I was diagnosed with Breast Cancer in January 2015, aged 48 – so 2 years before routine mammograms are offered.
I’d had a couple of small lumps investigated over 10 years ago that turned out to be nothing, so I am ashamed to admit that I never checked my boobs – especially as there is no family history at all.
One night I just couldn’t get to sleep and crossed my arms in frustration - and that’s when I felt a lump on the outside of my right breast; had it been anywhere else I wouldn’t have felt it and that’s a sobering thought!!
An appointment with my GP, who is fantastic, confirmed that it was worth an urgent referral. Before I knew it I was having an ultrasound scan and being told that they were very sorry but it looked likely to be cancerous. As I returned to the clinic waiting room I tried to read my book but kept staring at the same line thinking about my teenage daughter and what effect this would have on her…….. My mind wandered further and I remember thinking – hang on, I’ve found this early and there is an effective treatment, so let’s get on with it. I vowed to stay positive as I believe that the person you are isn’t defined by what happens to you, but how you react to it!
So began almost a year of treatment. First was a lumpectomy but the cancer had spread to the sentinel node – so not such an early detection after all! That probably hit me harder than the original diagnosis and I needed a second operation to remove all my lymph nodes; but thankfully no others were affected.
Chemotherapy wasn’t pleasant and was delayed on a couple of occasions due to my adverse reactions; but it was a means to an end. My daughter had the dubious honour of shaving my head as my hair started to fall out – but not until she’d chosen me a stylish wig!!
Radiotherapy followed and I completed treatment just before Christmas 2015 – so a real celebration!
I already knew that I had some fantastic family and friends, and I certainly couldn’t have got through it without them. I was, and am, very humbled by all their love and support.
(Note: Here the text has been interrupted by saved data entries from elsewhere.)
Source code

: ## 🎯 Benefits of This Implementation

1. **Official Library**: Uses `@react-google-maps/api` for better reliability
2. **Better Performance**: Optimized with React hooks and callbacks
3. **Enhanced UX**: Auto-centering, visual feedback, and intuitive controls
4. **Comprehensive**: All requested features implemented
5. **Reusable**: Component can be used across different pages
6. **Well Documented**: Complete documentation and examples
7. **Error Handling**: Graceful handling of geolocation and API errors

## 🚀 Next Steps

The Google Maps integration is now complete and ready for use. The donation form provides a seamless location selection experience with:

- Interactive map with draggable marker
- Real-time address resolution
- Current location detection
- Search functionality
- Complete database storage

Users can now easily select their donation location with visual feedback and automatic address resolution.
I was keen to get back to normal – which I have done, save for a few annoying side effects and daily hormone treatment medication. But I can’t get past the fact that it was pure luck that I found the lump and am so grateful that there was an effective treatment available.
I don’t class myself as a victim or a survivor – just fortunate that I couldn’t sleep that night in January 2015!
So now I’m keen to raise awareness amongst other women and urge them to check and keep checking their boobs – that’s why I’m on board and excited about this campaign!!